The anonymous narrator in this tour de force takes us on a rather Byzantine journey through her personal life, her thoughts, her relationships – and her reading matter. She has read the Marquis de Sade’s One Hundred and Twenty Days of Sodom, and uses it as a template for her narrative.
Into this she weaves her thoughts on the abuse of children. The narrator herself was abused as a child. She is unwavering in her condemnation of the de Sades of the present world, and of those who know but don’t tell, allowing many more young children to suffer abuse at the hands of parents, other family members and family “friends”.

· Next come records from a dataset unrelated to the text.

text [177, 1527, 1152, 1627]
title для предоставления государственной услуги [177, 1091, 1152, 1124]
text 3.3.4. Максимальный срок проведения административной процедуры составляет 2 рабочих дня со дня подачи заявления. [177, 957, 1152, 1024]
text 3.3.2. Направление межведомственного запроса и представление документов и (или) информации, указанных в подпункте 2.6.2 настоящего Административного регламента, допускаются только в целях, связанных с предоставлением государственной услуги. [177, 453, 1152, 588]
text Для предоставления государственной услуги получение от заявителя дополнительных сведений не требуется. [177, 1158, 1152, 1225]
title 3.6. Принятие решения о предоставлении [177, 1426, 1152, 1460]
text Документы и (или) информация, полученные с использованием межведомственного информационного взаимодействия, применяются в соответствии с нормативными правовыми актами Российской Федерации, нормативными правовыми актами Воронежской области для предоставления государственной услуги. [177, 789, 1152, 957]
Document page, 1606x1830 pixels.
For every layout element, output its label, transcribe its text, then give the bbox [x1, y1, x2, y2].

The narrator does not know whether her own mother was complicit in her abuse as a child, and wonders about this even as she recalls resting on her breast for comfort.
Much of the narrative is stream-of-consciousness stuff, touching the poetic in places. It’s at once grim and personal while being universal in its scope: this is happening; it’s happening to the young and vulnerable; it’s happening now.
Phillips explores her narrator’s intense emotion born of young and innocent love; her debauchery; and her interpretation of de Sade’s role in her own life and those of others.
It’s a pity this book will be unlikely to get as wide an audience as it deserves, because many of those who read it will no doubt have found it because they were looking for lesbian fiction. It’s more than that. It appealed to this male gay reviewer. It ought to appeal to straight and gay, male and female alike.